Morritt's is a great location for SCUBA, snorkeling in good weather, and windsurfing.  Most of the other activities (already mentioned by quiltergal) and the best beach are on the other side of the island.  You'll probably want a rental car for the week.


----------



## kcgriffin (Mar 21, 2007)

Tim,

If you are trading a Marriott try for either the new Marriott in St Kitts or St Thomas, both are brand new and should have lots of availability for Marriott owners.


----------



## tim (Mar 21, 2007)

kcgriffin said:


> Tim,
> 
> If you are trading a Marriott try for either the new Marriott in St Kitts or St Thomas, both are brand new and should have lots of availability for Marriott owners.
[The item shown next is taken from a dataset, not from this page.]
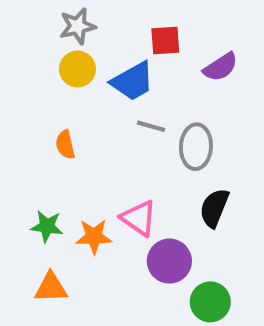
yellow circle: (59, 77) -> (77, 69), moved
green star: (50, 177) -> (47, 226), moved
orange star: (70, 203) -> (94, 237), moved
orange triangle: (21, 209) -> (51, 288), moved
Based on all the input, I think I will indeed try for the Marriott in St Thomas.  Kcgriffin, when I do my request should I also list the Westin in St John?  While I would prefer around X-mas 2008, I expect my best chances would be Thanksgiving week 2008, right.  Thanks.


----------



## Larry (Mar 23, 2007)

SCUBA said:


> TIM
> 
> But from what I can see it doesn't look all that hard to get into Aruba. Its got decent diving Southcoast drift dives are great.
> Bill




Sorry Bill but I don't agree. Aruba for xmas would be a miracle to trade into any resort except for maybe Carribean Palm village. La cabana or La quinta and unless there is a last minute cancellation I doubt you could get any of those. I do see plenty of availability for November including thanksgiving and any week in December except for weeks 51 and 52. I also think it's very rare to find anything in Aruba for weeks 51-12.

St. Marteen would have better availability for weeks 51-12.


----------